Exercise: Copy the records below word for word, from the first line through the line with "state / province: Oregon", including that line.

================================

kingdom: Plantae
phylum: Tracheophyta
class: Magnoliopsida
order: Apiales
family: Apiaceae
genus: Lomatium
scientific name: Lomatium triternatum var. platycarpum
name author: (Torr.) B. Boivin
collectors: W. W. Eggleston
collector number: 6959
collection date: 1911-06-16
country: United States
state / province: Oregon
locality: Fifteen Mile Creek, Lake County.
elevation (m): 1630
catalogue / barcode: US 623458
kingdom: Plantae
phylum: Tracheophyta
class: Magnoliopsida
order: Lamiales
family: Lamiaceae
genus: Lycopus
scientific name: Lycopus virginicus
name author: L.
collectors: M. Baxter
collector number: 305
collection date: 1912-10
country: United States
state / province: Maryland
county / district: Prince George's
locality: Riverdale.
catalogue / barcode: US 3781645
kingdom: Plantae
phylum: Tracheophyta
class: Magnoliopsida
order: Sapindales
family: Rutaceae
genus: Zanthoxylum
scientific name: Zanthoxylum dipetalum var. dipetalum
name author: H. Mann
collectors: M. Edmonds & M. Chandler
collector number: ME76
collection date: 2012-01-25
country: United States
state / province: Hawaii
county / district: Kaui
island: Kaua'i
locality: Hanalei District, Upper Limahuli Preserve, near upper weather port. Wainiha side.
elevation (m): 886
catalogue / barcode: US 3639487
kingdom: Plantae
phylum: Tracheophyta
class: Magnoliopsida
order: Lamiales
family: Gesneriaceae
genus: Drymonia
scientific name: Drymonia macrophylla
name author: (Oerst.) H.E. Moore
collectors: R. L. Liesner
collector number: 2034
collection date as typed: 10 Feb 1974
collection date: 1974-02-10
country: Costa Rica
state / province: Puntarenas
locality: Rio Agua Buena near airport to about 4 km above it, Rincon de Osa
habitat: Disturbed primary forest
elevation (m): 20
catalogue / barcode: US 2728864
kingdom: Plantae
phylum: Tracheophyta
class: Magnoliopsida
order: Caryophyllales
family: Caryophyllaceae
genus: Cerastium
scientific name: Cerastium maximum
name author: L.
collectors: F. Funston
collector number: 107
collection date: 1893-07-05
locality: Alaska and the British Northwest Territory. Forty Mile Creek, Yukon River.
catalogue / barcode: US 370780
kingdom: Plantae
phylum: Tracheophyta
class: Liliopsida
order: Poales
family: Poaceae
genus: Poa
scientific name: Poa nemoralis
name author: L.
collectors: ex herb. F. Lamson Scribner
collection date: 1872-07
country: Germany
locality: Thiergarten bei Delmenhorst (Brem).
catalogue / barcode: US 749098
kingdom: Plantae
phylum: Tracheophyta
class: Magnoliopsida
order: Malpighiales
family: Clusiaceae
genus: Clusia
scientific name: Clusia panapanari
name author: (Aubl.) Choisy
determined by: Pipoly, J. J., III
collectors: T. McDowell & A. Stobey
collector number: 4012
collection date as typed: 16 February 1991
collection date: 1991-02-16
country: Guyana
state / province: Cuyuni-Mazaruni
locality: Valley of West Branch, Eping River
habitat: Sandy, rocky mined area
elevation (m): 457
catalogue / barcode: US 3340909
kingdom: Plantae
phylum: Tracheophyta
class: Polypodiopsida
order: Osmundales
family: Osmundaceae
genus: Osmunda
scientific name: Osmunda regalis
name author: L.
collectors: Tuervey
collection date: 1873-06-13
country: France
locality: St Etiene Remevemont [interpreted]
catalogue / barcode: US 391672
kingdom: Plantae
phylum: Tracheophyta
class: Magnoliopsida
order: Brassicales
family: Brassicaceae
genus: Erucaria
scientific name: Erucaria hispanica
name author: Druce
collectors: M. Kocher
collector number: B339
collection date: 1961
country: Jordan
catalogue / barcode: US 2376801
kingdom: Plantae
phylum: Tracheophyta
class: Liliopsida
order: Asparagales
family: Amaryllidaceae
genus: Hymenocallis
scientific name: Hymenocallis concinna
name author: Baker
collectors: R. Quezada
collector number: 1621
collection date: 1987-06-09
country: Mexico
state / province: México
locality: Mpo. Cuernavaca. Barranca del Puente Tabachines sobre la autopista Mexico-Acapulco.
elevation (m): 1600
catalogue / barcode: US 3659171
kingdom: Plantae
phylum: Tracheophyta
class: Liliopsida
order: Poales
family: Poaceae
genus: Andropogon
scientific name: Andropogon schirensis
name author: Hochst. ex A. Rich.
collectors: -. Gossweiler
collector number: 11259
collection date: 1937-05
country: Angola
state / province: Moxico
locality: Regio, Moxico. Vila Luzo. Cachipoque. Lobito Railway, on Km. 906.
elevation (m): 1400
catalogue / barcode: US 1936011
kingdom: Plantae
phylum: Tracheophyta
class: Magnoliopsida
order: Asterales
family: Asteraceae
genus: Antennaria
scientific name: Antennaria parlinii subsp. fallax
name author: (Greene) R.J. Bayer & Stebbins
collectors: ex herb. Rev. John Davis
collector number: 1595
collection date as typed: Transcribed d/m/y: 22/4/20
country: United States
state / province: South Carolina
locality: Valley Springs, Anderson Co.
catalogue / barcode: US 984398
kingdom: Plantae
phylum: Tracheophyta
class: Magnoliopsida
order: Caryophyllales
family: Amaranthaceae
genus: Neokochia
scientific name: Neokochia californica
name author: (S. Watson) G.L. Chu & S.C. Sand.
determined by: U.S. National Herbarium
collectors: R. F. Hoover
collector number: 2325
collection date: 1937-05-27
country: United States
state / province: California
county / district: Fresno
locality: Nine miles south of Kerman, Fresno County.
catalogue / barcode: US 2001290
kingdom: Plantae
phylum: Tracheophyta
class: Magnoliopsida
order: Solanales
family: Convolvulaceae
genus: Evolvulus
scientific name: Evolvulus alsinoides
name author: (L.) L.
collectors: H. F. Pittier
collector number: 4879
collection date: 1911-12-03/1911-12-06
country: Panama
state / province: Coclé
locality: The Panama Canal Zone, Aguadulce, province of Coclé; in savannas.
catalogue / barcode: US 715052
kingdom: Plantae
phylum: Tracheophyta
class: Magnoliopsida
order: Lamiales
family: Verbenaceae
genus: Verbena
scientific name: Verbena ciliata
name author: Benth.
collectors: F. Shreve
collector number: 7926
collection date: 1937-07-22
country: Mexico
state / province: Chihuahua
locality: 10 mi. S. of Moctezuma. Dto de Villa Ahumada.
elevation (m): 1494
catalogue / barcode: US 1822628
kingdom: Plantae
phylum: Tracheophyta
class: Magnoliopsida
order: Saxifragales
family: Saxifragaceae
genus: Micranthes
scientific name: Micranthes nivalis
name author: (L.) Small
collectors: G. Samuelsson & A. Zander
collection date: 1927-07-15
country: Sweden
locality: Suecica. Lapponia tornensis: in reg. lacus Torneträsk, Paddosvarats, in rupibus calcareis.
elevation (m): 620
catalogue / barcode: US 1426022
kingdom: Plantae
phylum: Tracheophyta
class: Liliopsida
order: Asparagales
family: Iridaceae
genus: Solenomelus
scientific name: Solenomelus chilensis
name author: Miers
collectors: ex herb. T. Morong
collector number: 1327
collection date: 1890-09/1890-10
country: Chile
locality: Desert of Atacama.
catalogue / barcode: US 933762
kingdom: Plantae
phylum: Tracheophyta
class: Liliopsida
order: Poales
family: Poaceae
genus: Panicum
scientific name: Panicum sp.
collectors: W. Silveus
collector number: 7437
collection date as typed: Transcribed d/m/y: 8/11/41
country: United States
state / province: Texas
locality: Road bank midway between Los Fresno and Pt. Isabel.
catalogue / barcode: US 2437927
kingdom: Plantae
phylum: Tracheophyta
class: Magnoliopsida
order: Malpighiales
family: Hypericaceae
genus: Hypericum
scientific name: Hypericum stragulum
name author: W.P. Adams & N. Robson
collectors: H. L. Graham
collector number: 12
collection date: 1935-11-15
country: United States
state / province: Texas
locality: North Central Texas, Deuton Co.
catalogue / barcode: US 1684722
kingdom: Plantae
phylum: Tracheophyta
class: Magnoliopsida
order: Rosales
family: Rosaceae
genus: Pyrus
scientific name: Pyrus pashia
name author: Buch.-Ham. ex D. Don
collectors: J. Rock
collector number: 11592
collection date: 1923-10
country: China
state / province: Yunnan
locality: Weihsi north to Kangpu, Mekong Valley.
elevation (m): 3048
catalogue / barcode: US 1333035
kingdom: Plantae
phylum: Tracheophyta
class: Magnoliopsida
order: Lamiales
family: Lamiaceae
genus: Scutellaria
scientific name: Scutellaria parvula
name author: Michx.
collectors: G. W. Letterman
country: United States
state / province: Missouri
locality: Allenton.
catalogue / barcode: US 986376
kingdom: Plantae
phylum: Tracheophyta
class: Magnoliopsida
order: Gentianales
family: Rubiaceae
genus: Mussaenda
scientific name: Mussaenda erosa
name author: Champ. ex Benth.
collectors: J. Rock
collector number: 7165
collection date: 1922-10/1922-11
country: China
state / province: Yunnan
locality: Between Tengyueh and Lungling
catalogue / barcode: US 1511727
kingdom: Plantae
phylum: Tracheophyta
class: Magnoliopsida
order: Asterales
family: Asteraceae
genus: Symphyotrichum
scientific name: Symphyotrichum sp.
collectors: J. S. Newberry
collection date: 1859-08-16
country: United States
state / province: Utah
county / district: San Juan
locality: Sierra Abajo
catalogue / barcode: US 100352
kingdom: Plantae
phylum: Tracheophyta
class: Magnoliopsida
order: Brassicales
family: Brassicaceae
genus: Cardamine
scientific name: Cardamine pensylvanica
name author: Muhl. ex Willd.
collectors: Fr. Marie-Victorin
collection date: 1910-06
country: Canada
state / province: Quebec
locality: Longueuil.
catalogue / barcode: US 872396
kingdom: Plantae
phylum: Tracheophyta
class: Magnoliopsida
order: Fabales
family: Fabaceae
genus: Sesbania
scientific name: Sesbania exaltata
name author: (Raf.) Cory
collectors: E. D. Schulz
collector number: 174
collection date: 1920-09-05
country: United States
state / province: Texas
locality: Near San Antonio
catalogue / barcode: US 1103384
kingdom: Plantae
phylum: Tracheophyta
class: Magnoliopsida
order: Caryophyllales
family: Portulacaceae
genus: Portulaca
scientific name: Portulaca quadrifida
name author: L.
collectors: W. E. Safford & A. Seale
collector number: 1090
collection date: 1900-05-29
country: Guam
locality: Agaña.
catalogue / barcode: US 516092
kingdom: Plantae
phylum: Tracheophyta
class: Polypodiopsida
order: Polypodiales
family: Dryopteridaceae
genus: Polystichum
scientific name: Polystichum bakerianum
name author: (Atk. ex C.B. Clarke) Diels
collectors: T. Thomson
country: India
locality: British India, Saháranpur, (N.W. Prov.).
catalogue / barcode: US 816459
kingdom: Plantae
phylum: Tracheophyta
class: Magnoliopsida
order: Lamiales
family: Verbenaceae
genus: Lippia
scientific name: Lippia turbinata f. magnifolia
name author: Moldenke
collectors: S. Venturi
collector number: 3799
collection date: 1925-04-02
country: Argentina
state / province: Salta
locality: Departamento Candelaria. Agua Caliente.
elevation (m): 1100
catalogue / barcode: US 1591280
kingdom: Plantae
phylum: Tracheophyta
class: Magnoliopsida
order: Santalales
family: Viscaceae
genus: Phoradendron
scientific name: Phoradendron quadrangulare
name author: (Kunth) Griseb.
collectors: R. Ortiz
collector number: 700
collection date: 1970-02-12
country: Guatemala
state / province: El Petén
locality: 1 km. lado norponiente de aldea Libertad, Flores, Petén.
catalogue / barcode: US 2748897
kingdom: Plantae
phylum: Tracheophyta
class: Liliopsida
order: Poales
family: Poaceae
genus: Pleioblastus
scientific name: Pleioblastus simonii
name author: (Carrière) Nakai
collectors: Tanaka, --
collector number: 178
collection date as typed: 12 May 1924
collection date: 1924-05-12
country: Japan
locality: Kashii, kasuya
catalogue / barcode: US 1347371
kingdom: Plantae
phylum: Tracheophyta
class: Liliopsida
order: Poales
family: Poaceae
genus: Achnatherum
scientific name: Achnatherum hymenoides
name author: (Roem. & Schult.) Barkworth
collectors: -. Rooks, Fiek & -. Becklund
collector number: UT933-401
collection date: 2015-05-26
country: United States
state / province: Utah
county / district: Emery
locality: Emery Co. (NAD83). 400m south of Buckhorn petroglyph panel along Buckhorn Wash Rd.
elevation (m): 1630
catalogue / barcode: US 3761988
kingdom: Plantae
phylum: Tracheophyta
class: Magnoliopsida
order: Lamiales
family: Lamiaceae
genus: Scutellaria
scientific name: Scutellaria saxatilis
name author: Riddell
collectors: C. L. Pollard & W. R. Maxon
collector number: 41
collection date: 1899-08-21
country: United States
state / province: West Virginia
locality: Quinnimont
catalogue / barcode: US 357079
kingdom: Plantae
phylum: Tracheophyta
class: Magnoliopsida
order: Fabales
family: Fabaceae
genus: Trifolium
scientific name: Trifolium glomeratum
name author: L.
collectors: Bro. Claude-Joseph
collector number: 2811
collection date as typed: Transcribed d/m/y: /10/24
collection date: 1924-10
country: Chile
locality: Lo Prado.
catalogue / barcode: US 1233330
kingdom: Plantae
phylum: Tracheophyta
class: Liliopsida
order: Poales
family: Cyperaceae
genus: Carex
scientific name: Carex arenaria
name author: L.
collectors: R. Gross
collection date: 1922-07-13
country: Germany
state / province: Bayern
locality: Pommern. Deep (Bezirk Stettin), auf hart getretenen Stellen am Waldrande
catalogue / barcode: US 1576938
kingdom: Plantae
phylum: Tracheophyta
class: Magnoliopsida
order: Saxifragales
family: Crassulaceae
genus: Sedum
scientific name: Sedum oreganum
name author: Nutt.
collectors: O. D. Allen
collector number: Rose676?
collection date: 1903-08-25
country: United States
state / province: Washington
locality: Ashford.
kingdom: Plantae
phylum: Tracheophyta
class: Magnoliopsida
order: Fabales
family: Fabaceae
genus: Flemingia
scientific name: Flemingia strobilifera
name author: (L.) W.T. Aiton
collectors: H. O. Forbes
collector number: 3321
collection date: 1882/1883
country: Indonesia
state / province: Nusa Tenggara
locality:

================================

Written answer:
kingdom: Plantae
phylum: Tracheophyta
class: Magnoliopsida
order: Apiales
family: Apiaceae
genus: Lomatium
scientific name: Lomatium triternatum var. platycarpum
name author: (Torr.) B. Boivin
collectors: W. W. Eggleston
collector number: 6959
collection date: 1911-06-16
country: United States
state / province: Oregon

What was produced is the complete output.